Tu regardes l'horloge comme tu le fais à chaque fois, t'es beaucoup plus maligne que ce gars-là. Ça fait un moment maintenant que tu mènes ton monde en bateau et que personne n'y comprend rien, c'est pas un psy qui va changer ça. T'es fatiguée d'essayer de comprendre leurs simagrées, fatiguée d'adhérer à ce système pété. C'est pas toi qui ment, c'est tous les autres. Tous ceux qui prétendent vouloir le calme, tous ceux qui disent rejeter la souffrance, tous ceux qui veulent la loyauté. Toi, tu sais très bien.

Ils adorent ça. Ils m'adorent.

- Non.

Il est trois heures de l'après-midi et ça fait deux mois que t'es coincée là. T'en peux plus, tu veux juste t'en aller et recommencer. C'est devenue une drogue, t'y penses tout le temps. Même à lui, t'as envie de lui mentir.

Ce serait si simple.

Parce que tu mens si bien et parce qu'ils aiment tellement t'écouter le faire. Parce que t'as l'air si différente du reste du monde, à mille lieux au-dessus. T'es au-dessus des mortels, quasiment divine à tes propres yeux. Tu réécris la réalité et personne ne peut t'en empêcher, tu t'en fous que ça prenne des mesures disproportionnées. Tu t'en fous de faire mal, au moins tu laisses ta trace. Le psy qui te regarde avec son air vide pose ses lunettes sur la table, il est fatigué. Fatigué de toi. Il a peut-être déjà vu une centaine de fous furieux depuis le début de la journée, tu lui facilites pas la tâche.

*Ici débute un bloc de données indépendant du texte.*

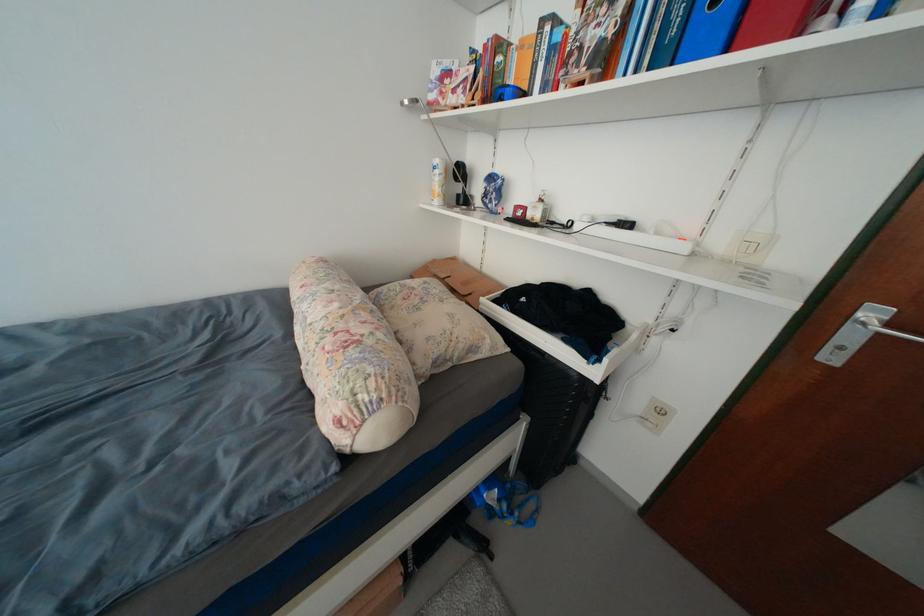
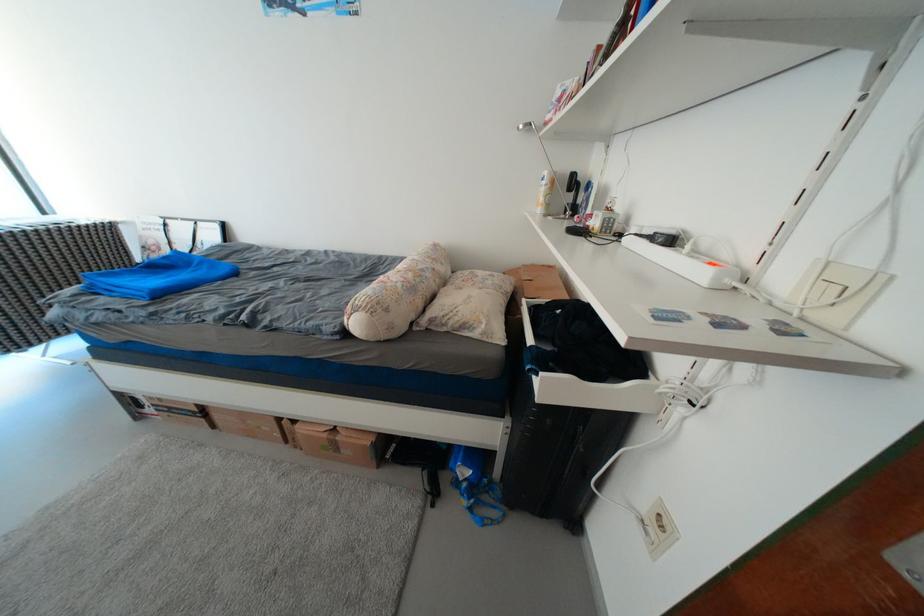
Find the pixel in the second image that matches (x=466, y=357) in the first image.

(459, 325)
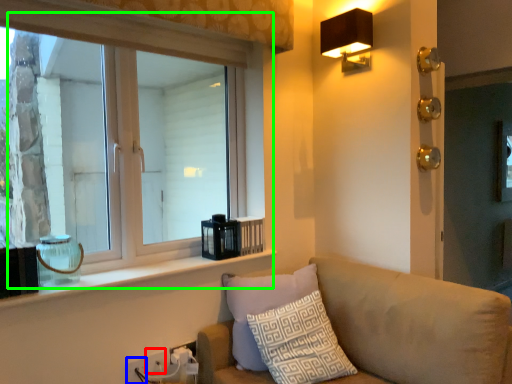
Question: Considering the real-world distances, which object is closest to electric outlet (highlighted by a red box)? electric outlet (highlighted by a blue box) or window (highlighted by a green box).

Choices:
 (A) electric outlet
 (B) window

Answer: (A)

- Julie, vous savez que c'est pour votre bien. 

- Mirage.

Pas Julie, Mirage. Tu t'appelles pas Julie, c'est trop commun, c'est pas toi. Toi, tu es Mirage. Tu es insaisissable, incompréhensible, oasis dans le désert pour tous ces malheureux assoiffés.

- Julie, si vous ne le faites pas pour votre bien, faites le pour sortir d'ici.

Il m'agace.

Mais cette fois, il a ton attention. Sortir, c'est lui qui a les clés. C'est lui qui donnera le feu vert. Lui qui peut te faire sortir d'ici. Quand tu seras guéris. Quand tu iras mieux. Quand tu auras pleuré toutes les larmes de ton corps en disant que tu regrettes et que t'es désolée et que t'aimerais changer et que tu prendras leurs médocs. Mais c'est pas vrai et pour cette fois, seulement cette fois :

Je refuse de mentir.

Alors t'attends, tu sais même pas ce que t'attends. Qu'il finisse par se lasser sûrement. Pourtant tu pourrais le faire, t'as le meilleur profil pour lui inspirer de la pitié, pour lui faire voir une fausse réalité. Mais tu veux pas parce que pour toi, t'as rien à faire là. Pour toi c'est pas une maladie, c'est un don.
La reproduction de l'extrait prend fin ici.